JAPAN's NYK Line posted a 61 per cent drop in year-on-year annual net profit to JPY18.23 billion (US$168.4 million), drawn on revenues of JPY2.27 trillion, which fell 5.4 per cent.

"The container shipping market continued to face extremely challenging conditions, which reached historical low freight level during the fiscal year under review," said the NYK statement accompanying the results. 



Although cargo volume was comparatively brisk along transpacific routes, the supply and demand balance in Europe widened as demand for freight shipments to the region declined due to its sluggish economy, the statement said.



"Newly built ultra-large containerships on European routes exacerbated the oversupply situation. The use of these new ships in Europe caused a chain reaction worldwide as increasingly larger capacity ships have entered other shipping routes, severely disrupting the balance between supply and demand," said NYK.
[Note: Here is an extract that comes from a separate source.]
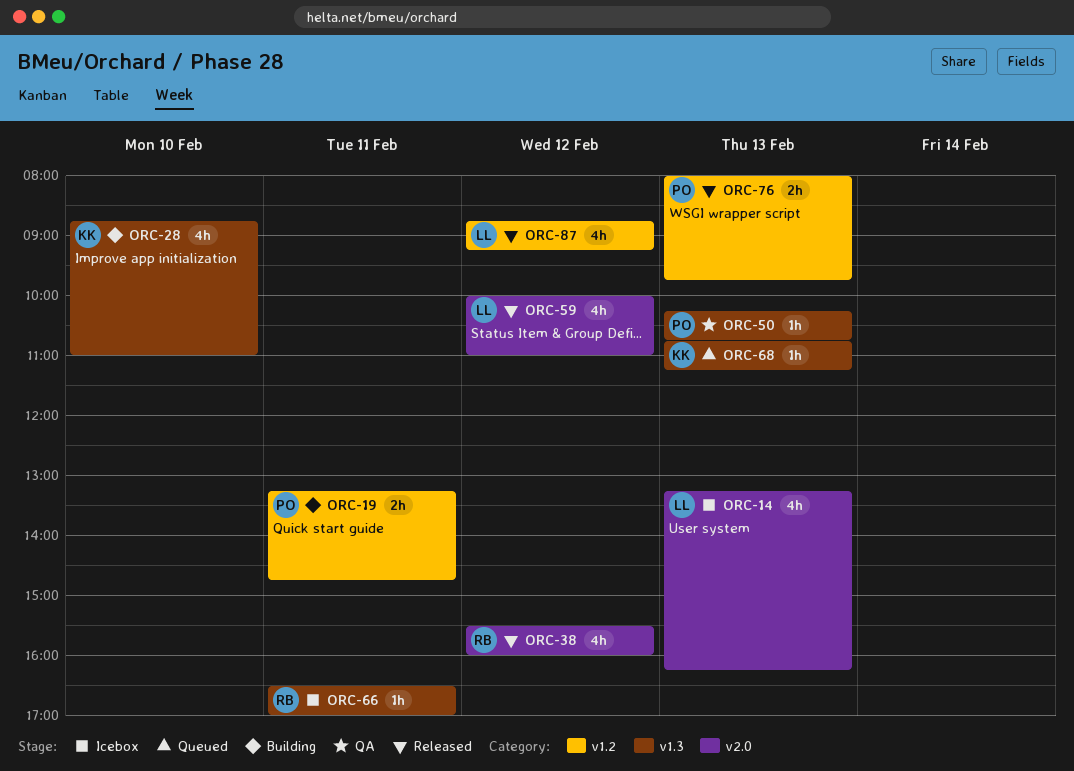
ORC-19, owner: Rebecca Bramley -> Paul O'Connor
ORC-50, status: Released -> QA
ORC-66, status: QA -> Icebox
In response to these circumstances, NYK said it worked to keep its services competitive. Without reorganising the main routes it handles as a member of the G6 Alliance, the group rationalised its services according to demand, reorganised routes in Asia and along the east coast of South America in order to make them more efficient, and suspended service for some unprofitable routes. 



"Owing to these and other factors, revenues in the liner trade segment increased overall compared with the previous fiscal year, supported by year-on-year growth in handling volume at container terminals in Japan and around the world. On the other hand, the NYK Group posted a segment loss in the fiscal year under review," said NYK.